Page 25 of Once Marked (Riley Paige #19)
Riley’s question about Grace Mitchell lingered as Sylvia Sitwell’s living room grew silent. It was obvious that the Director of the Outer Banks Tourists Office was uncomfortable as her glance flitted from one of her visitors to the next—like a bird trapped in a net, seeking escape.
“I... I don’t know Grace Mitchell very well,” Sylvia stammered.
Both Sheriff Beeler and Ann Marie looked at Riley, waiting for her to manage the interrogation she’d started.
She spoke sharply, “Ms. Sitwell, I think we both know that’s not true. We don’t have time for games. Do you know Rachel Brennan?”
“Of course. She works for Sylvia.”
“She’s been abducted. Her very life is at stake.”
Riley watched beads of sweat gather at Sylvia’s temples, the moist dots betraying her feigned ignorance.
“Maybe... maybe I shouldn’t say anything more without my lawyer present,” Sylvia whispered, so faintly it was almost swallowed by the room’s silence.
Riley felt a flash of impatience. The patterns were coming together, revealing connections she had only sensed before. She had a momentary glimpse into the killer’s mind, images without words—ephemeral, but supporting her conviction that time was very tight now.
“Ms. Sitwell, we can’t wait for lawyers, and every second counts,” Riley said. “By impeding our investigation, you could be charged with obstruction of justice at the very least. Or your silence might lead to Rachel’s death. Is that what you want?”
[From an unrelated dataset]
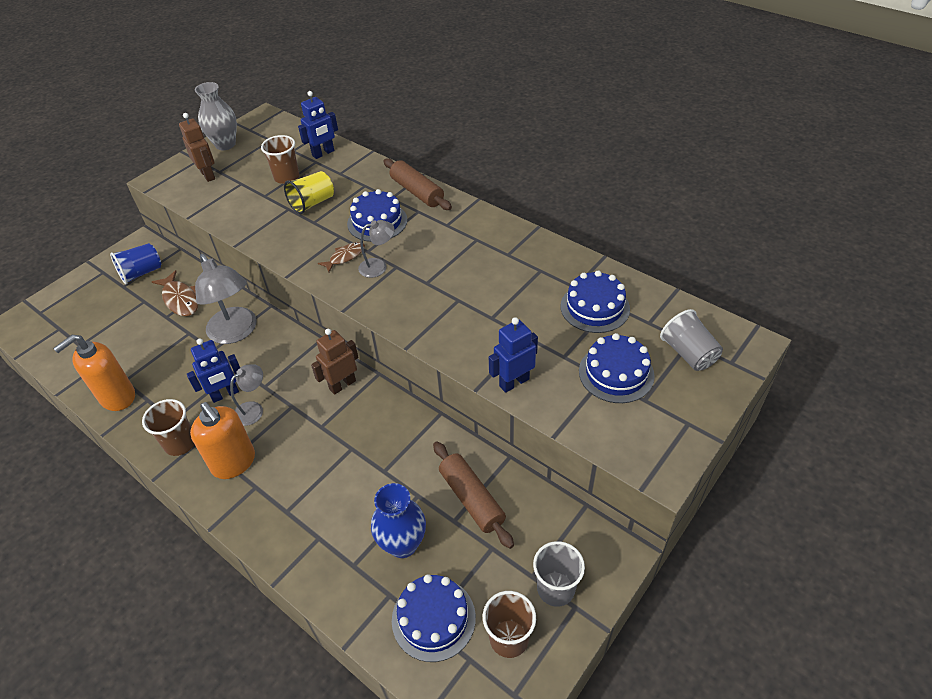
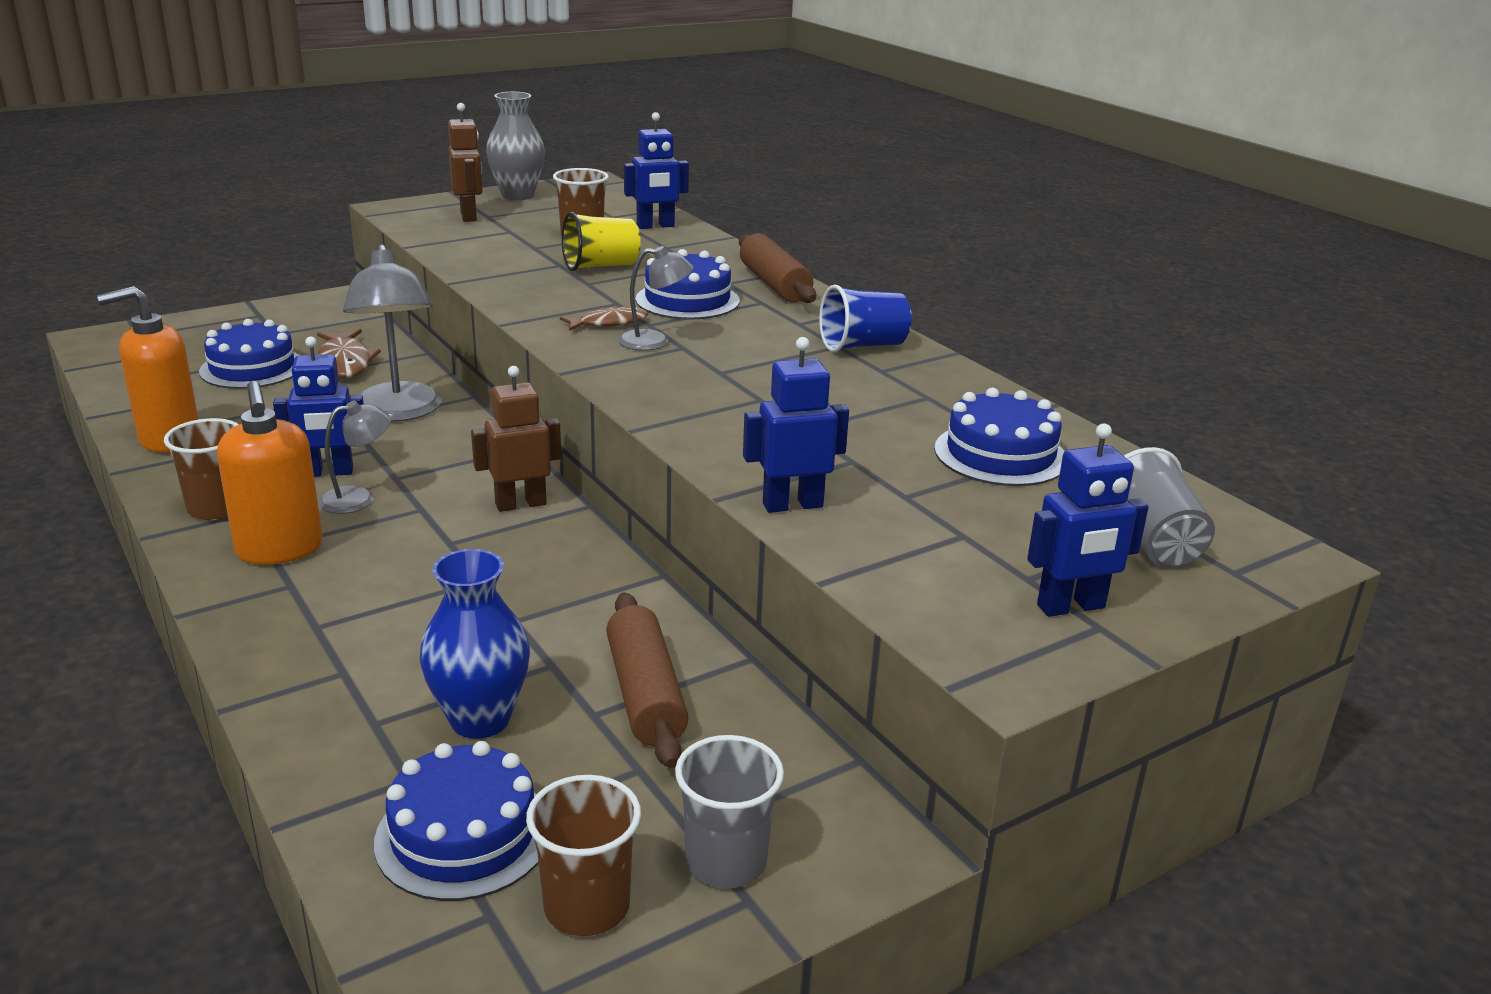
camera: 15 degrees right, 20 degrees down
blue cup [110,243,161,284] -> blue cup moved to [819,285,912,352]
blue cake [579,333,655,403] -> blue cake moved to [199,319,299,389]
none -> blue robot [1027,423,1149,617]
Then Riley saw the subtle shift, the momentary lapse in the woman’s armor.
“Let me tell you what I think is going on here,” Riley said, leaning forward. “I believe that Grace Mitchell is actually Diana Winters. She didn’t drown all those years ago. Instead, she faked her own death. Am I on the right track, Ms. Sitwell?”
Riley held her breath, not allowing her gaze to waver from Sylvia’s face. The theory she’d just stated had formed from scattered pieces of evidence, the patterns and behaviors that she had long ago learned how to read during years of profiling, of diving into the darkest corners of a killer’s mind.
She waited for the tell, the crack in the armor, and it came — not as a shattering but as a hairline fracture spreading rapidly through glass.
Sylvia’s complexion drained of color, leaving her looking like a ghost of herself, a specter caught between two worlds.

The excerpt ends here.